Maria Pagan’s discovery of Community Charter School of Paterson was an accident: she happened to be walking down the street not far from where she works and there was a sign for a new school opening that September. It looked so welcoming, she remembered, and the location was perfect. “It was my choice,” she said. She enrolled her older son, Jacob, for kindergarten. He’s 14 now and will be a member of CCPS’s first graduating class. Already he’s selected his first choice for for high school: the Passaic Arts and Science Charter School in Clifton. “He’s so ready for high school,” Ms. Pagan said proudly.
Her second son Dylan is a third-grader at CCPS and at this point the school is her community. Ms. Pagan is involved with the PTO and is Vice President of the School Council. She sometimes hears “a lot of nonsense” about those who look at charters as a drain on district finances or as “creaming off” top students. “I don’t see any of that,” she says. “I would recommend this school to anyone.” She muses,”I don’t care who runs a school as long as my kids get a good education.”
Her youngest, Leah, four years old, will be a CCPS kindergartner next year.
Among the speakers at the rally was Crystal Williams, a Newark mom of six children. “We are a family,” she proclaimed from the podium to the cheering crowd, and this family has come down here to Trenton, many of us taking a day off of work, to tell everyone that this important and that you must listen.
Ms.
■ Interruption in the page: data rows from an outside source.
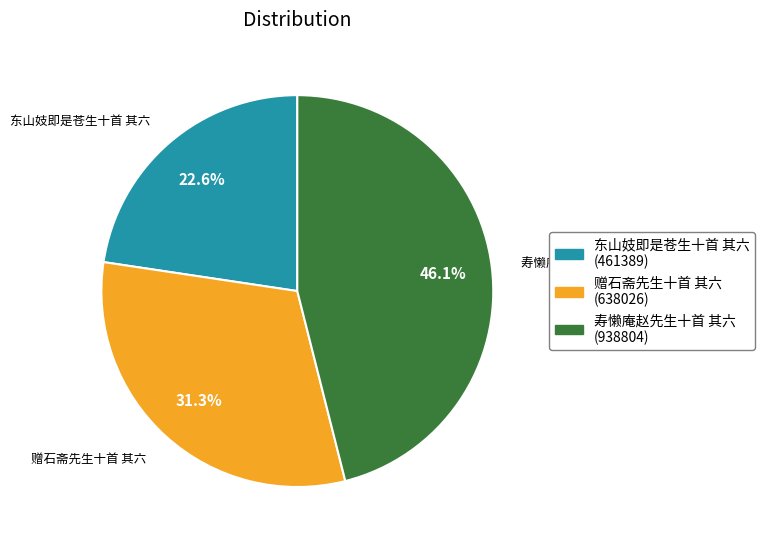

What is the largest slice in the pie chart?

寿懒庵赵先生十首 其六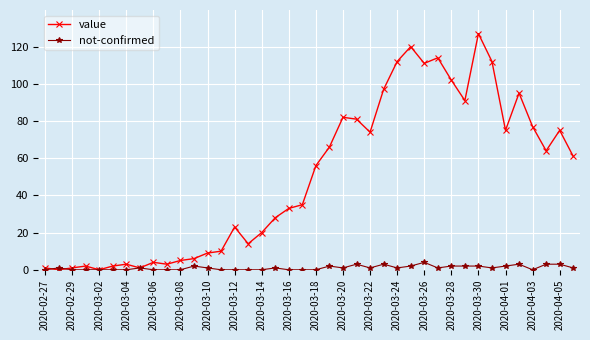

What is the value of the value point at the 31st from the left?

102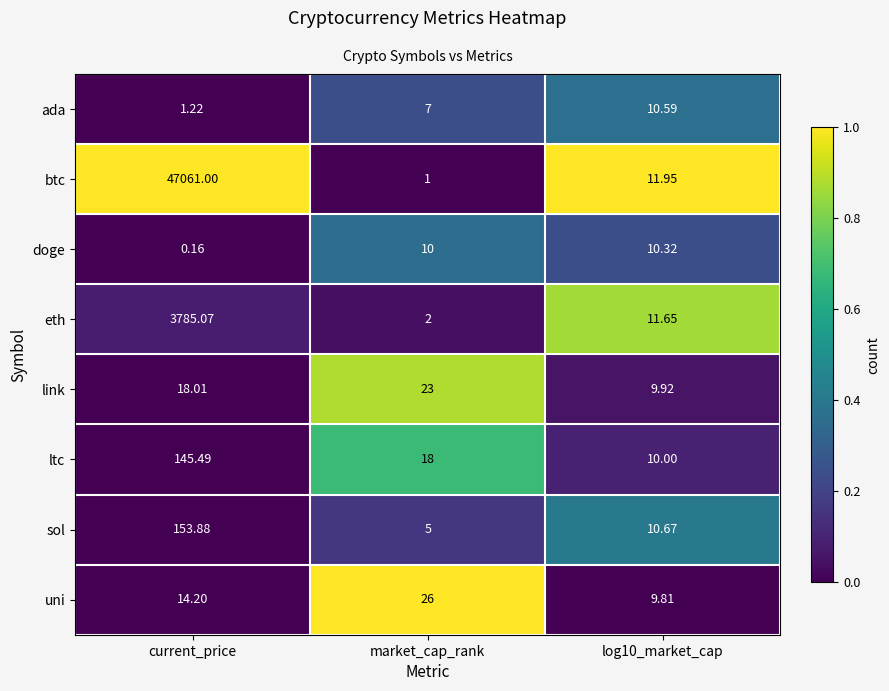

What is the spread (max minus min) of values at log10_market_cap?

2.1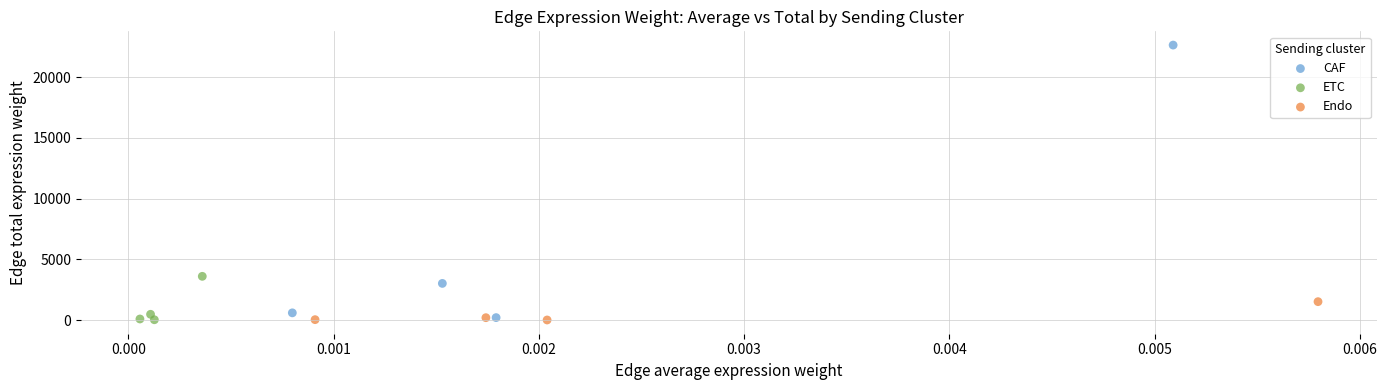

Which series has the widest spread of Y values?

CAF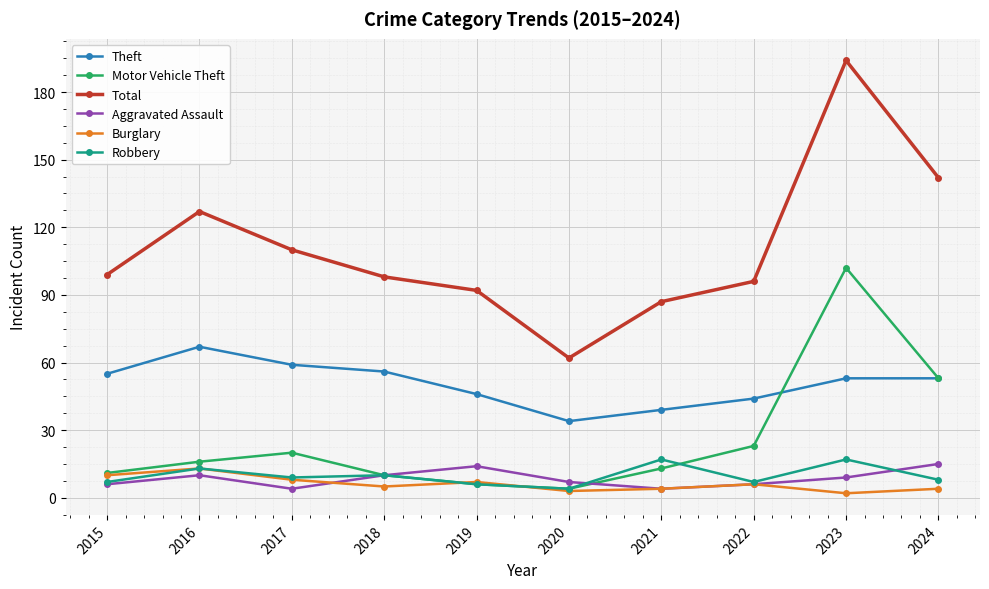

Which series has the widest spread of values?

Total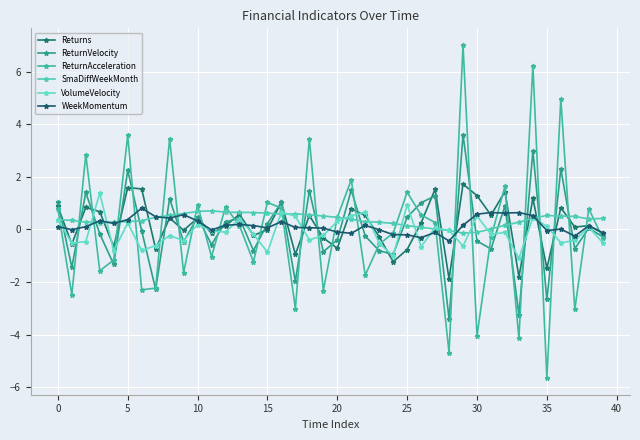

True or false: ReturnVelocity has more than 1 points higher than both neighbors.

True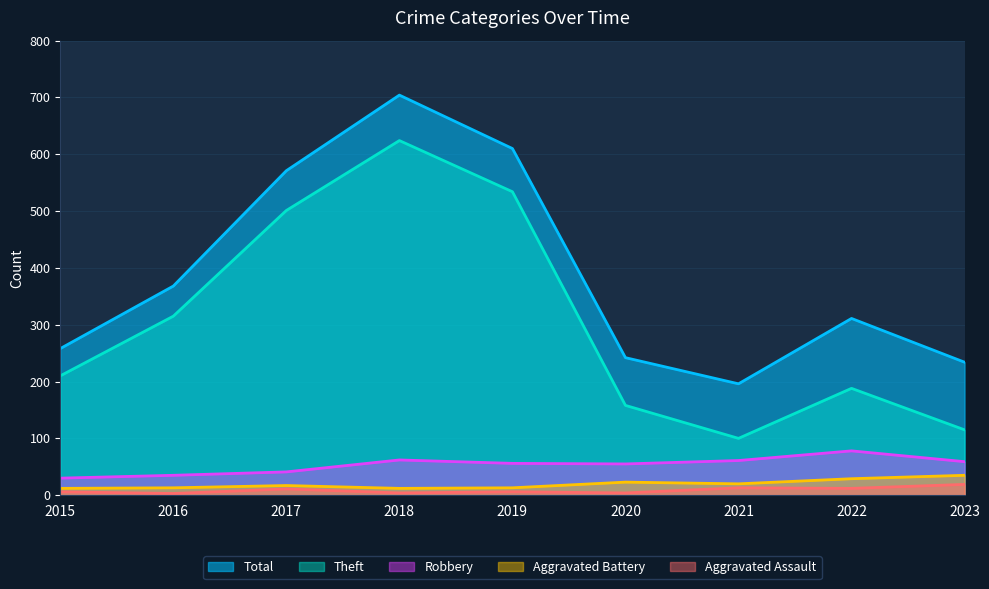

At which label is Theft closest to 362?

2016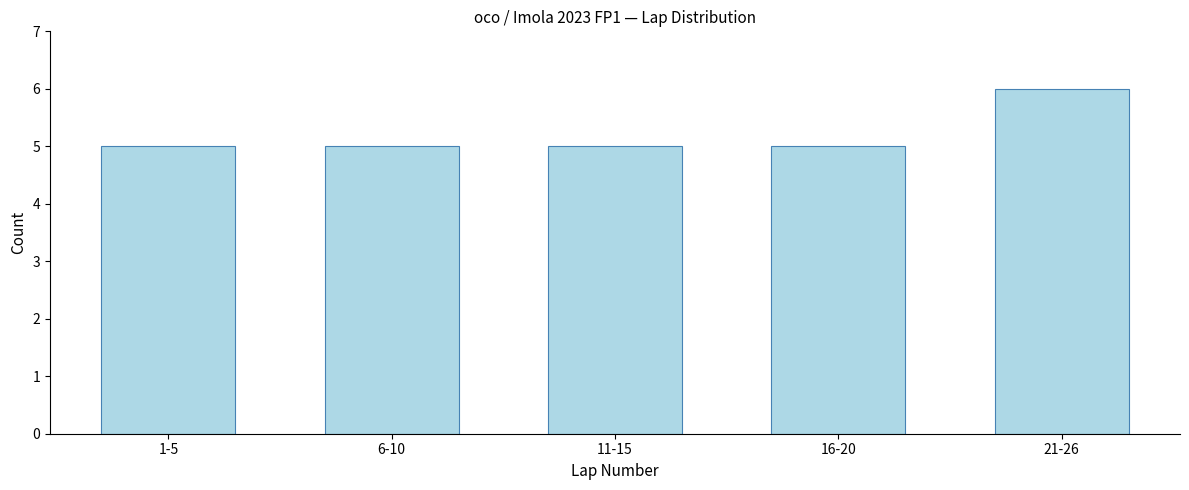

Reading left to right, extract all data points from this chart.

1-5=5	6-10=5	11-15=5	16-20=5	21-26=6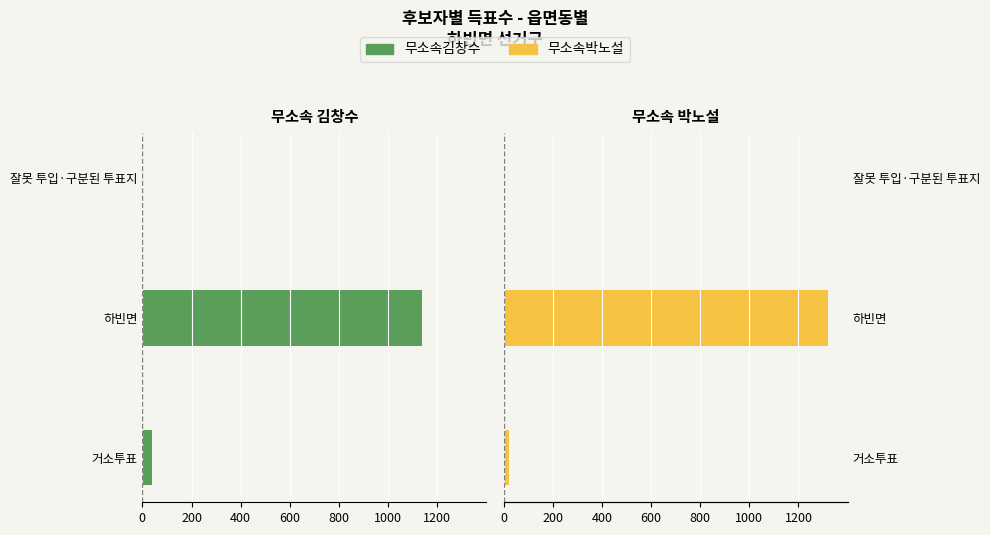

Which series has the widest spread of values?

무소속박노설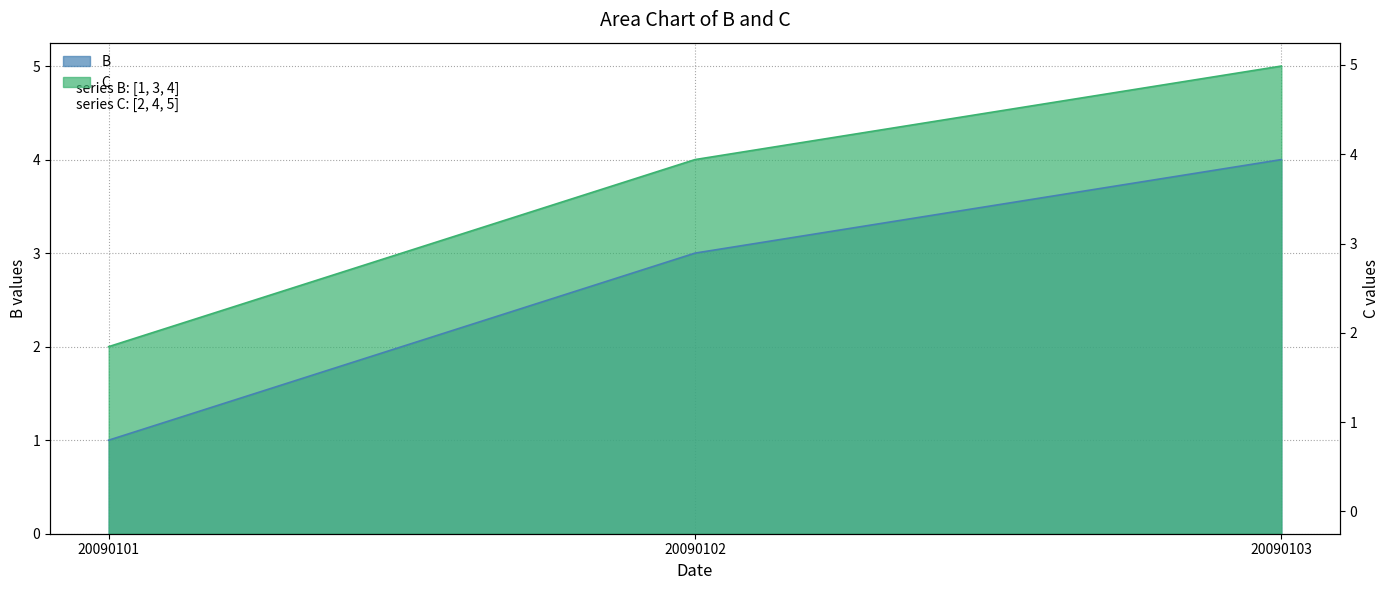

Which series changed the most between 20090102 and 20090103?

B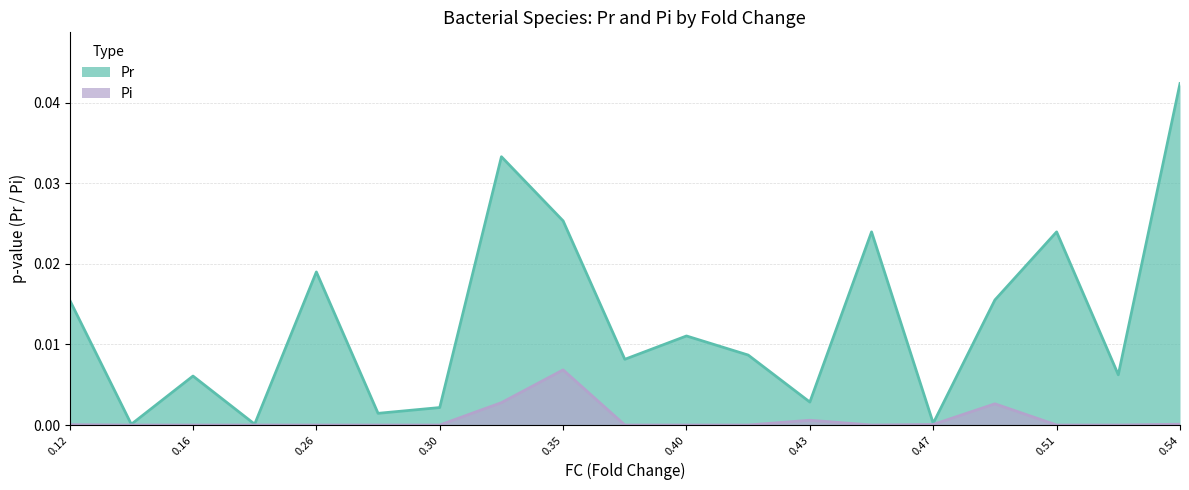

Which series has the largest total across all categories?

Pr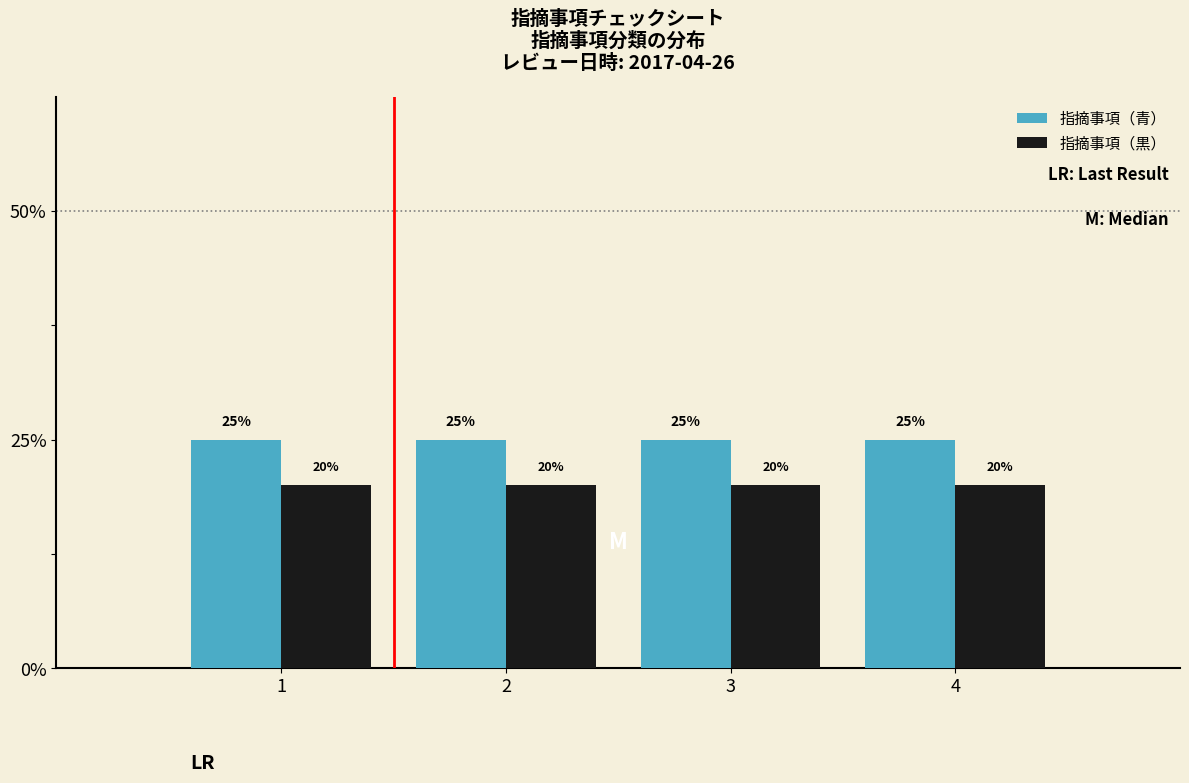

What are all the series names shown in the legend?

指摘事項（青）, 指摘事項（黒）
Williams told this story about her seventh-grader Jason, a special needs child at North Star Academy in Newark. Jason, she says, can be combative and moody. He gets angry easily, but he’s also funny, charming, and smart. “I can’t even begin to count the number of phone calls and meetings I’ve had about him.” One day he came home from school, she related, “all lit up like a Christmas tree!” “Tell me what happened,” she said. “Please tell Mommy!”
That day Jason had a test and he was nervous. “I couldn’t stop shaking my leg,” he said. All of a sudden one of his favorite administrators, Dean Wheeler, appeared and “he took me down to the gym. We started doing push-ups! When we stopped, my leg wasn’t shaking anymore! Then we went back to the classroom but it was almost time for my test to start and the teacher was going to close the door. So the Dean said, ‘see if you can beat me there’ and we started to run! Mommy,” Jason, confided, “I think he let me beat him.”
Ms Williams told the crowd on State Street, “Jason’s teachers and administrators love him. The want what’s best for him. Yes, Jason has challenges, but he’s thriving. They can’t take away my right to choose! They can’t take away our rights!